Linear Video Coding and Transmission schemes for next generation video applications
VCIP 2022 Tutorial, 13th December, Suzhou, China

Tutorial Description and Motivation

Conventional video coding and transmission systems are currently based on digital video compression (e.g., HEVC) on a suitable network protocol (802.11, 4G, or 5G) and rely on Shannon separation theorem. However, they suffer from some inherent limitations when the video content is transmitted over wireless error-prone networks. First, the coding choices (compression rate, channel coding rate) are decided a priori and at the transmitter and are the same for all the potential receivers. They could misfit with the actual channel conditions. Some user(s) with degraded channels may undergo digital cliff (glitches or freeze of the video) while other(s) may have a very good channel and yet not taking fully benefit of it since the design choices are based on more pessimistic hypotheses. Second, the traditional techniques require a permanent adaptation of the coding parameters by the transmitter relying on an estimate of the rate-distortion characteristic of the source and on an estimation of the channel characteristics, implying additional delay to perform this adaptation. Third, delay is introduced by the various buffers present at the encoder, within the network, and at the receiver. They are either required to smooth out variations of the encoding rate and of the channel characteristics, or due to the shared network infrastructure.

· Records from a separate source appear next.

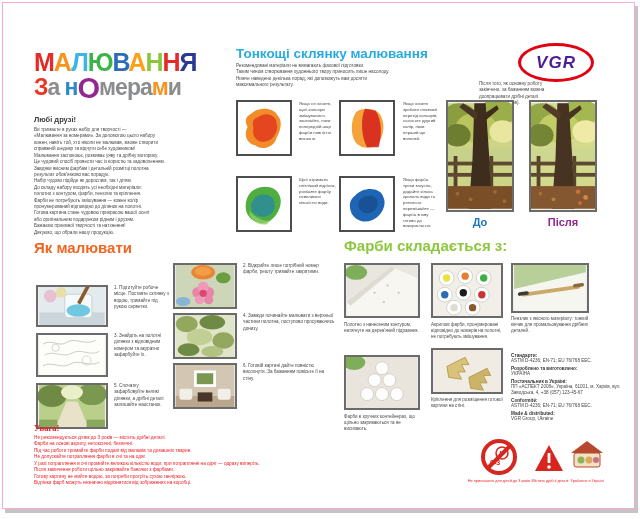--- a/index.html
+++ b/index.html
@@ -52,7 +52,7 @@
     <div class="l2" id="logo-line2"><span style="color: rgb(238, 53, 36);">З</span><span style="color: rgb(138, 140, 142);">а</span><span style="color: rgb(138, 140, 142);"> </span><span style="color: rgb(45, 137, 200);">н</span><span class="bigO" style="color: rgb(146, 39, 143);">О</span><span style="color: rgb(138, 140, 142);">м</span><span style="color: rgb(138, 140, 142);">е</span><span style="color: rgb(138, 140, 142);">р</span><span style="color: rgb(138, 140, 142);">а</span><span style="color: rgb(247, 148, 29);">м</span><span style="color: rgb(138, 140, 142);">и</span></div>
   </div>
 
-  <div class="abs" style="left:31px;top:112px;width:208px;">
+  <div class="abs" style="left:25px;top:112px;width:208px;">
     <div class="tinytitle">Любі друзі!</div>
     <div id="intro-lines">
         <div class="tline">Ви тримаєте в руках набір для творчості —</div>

Linear Video Coding and Transmission (LVCT) schemes, pioneered by the SoftCast architecture, have demonstrated over the last decade a high potential to address/mitigate these issues. LVCT schemes are joint source-channel video coding and transmission architectures that process pixels by successive linear operations (spatio-temporal decorrelation transform, power allocation, analog modulation) and directly transmit the information without quantization or coding. LVCT architectures deliver a single data stream that can be decoded by any receiver, even those experiencing bad channel quality. This data stream allows each receiver to decode a video quality commensurate with its channel quality, without requiring any feedback information, while avoiding the complex adaptation mechanisms of conventional schemes. Moreover, LVCT schemes offer a relatively low and controlled latency that can be adjusted through the size of the temporal transform. This is a paradigm break with respect to traditional video transmission architectures, which has the potential of dramatically improving the quality of experience in wireless and latency-constrained scenarios.

This tutorial will first introduce use cases where LVCT schemes can make a difference compared to traditional schemes relying on conventional encoded video streams (e.g., HEVC) over a suitable network protocol (802.11, 4G, or 5G). Issues with conventional digital schemes will also be discussed (e.g., complex adaptation, cliff-effect, etc.), justifying the LVCT approaches. Then, a block-by-block description of the components of the baseline SoftCast LVCT scheme will be presented and visual examples provided to facilitate the understanding. A third part will be devoted to real implementations of LVCT architectures, the dense modulation process and bandwidth computation will be detailed. Recent technical innovations and results including those dedicated to new media (VR, 360°, point cloud) from the literature will be presented and discussed. Finally, current research challenges related to the development of LVCT schemes will be presented, including hybrid digital analog schemes, channel adaptation and reduction of the latency.